Turner & Townsend’s Director and Corporate Occupier Lead for KSA Nadim Farah says: “In the Kingdom of Saudi Arabia, what we’re seeing is a structural shift. Many global clients are embedding their operations within the kingdom as part of Vision 2030. Even in somewhat uncertain conditions, occupiers continue to prioritise quality, with fit-outs focused on flexibility and long-term resilience.”

The company’s Head of Occupier & Portfolios, Middle East John Grant comments: “While current geopolitical events can’t be ignored, the long-term outlook for the Middle East remains highly attractive. In the interim, we have seen more cautious cost reassessments. However, disruption to decision-making and supply chains has remained limited and is widely viewed as temporary. The region has a strong track record of absorbing shocks and rebounding, with the broader outlook for commercial real estate remaining positive.”

This sits alongside broader global trends, where a combination of a rise in demand for premium, highly amenitised Grade A office space and a shortfall in supply has led to double-digit percentage increases in fit-out costs across major cities including Miami (US), Dublin (Ireland) and Bangalore (India).

As flexible working has become entrenched, the changing role of the office is a key driver of cost escalation with businesses investing in higher quality and sustainable workspaces designed to bring people together, support collaboration and enhance the employee experience.

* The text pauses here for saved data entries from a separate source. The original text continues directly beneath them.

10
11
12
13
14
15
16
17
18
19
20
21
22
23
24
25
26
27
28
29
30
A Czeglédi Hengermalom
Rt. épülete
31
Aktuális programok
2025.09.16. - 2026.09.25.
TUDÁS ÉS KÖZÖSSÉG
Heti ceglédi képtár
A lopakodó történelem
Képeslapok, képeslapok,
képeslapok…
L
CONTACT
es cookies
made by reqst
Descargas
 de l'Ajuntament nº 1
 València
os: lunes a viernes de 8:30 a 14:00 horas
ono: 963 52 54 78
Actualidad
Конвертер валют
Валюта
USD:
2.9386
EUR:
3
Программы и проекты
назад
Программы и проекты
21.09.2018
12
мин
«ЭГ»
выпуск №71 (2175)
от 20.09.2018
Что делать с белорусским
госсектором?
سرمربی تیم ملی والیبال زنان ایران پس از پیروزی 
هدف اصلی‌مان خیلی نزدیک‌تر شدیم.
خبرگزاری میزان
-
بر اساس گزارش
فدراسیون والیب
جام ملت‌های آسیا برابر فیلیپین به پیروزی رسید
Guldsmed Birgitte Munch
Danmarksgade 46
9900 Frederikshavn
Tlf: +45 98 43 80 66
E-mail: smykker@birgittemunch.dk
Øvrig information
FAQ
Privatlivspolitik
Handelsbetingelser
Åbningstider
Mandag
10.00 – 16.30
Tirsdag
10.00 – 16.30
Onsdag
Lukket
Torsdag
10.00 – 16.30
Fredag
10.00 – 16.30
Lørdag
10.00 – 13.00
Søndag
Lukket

At the same time, the growth of AI is transforming the global fit-out landscape. Organisations are designing workplaces that integrate technology into the fabric of office environments, enabling advanced functionality such as digitally connected services, smart climate control and intelligent lighting systems. These enhancements are increasing both the complexity and cost of fit-outs, particularly in leading global markets.

Across many of these markets, a shortage of Grade A space is compounding cost pressures, as fewer new developments and higher construction costs coincide with rising occupier expectations. This is contributing to what the report identifies as the ‘stay versus go’ conundrum, as businesses weigh up whether to relocate, refurbish existing offices or remain in place despite changing needs.

Key global findings from the report include:

• A combination of high demand, a limited pool of top-tier contractors, and limited inventory means New York has regained the top spot as the most expensive fit-out market globally, with average fit-out costs rising four per cent to $5,886 per sq m;

• London is the second most expensive market with high-specification fit-out costs sitting at $5,872 per sq m, despite costs falling one per cent, far higher than regional UK cities which have seen increases of up to 12 per cent;

• Dublin has experienced one of the sharpest increases globally, with costs rising 12 per cent to $3,878 per sq m;

• In the US, the pursuit of amenity-rich and AI-driven offices has resulted in San Francisco and Los Angeles ranking fourth and sixth globally, while Miami costs rose 11 per cent to $4,323 per sq m;

• Tokyo has entered the global top 10, with premium fit-out costs reaching $4,814 per sq m as demand outstrips supply;

• Hong Kong costs remain comparable with secondary markets, although premium client-facing spaces command significantly higher investment.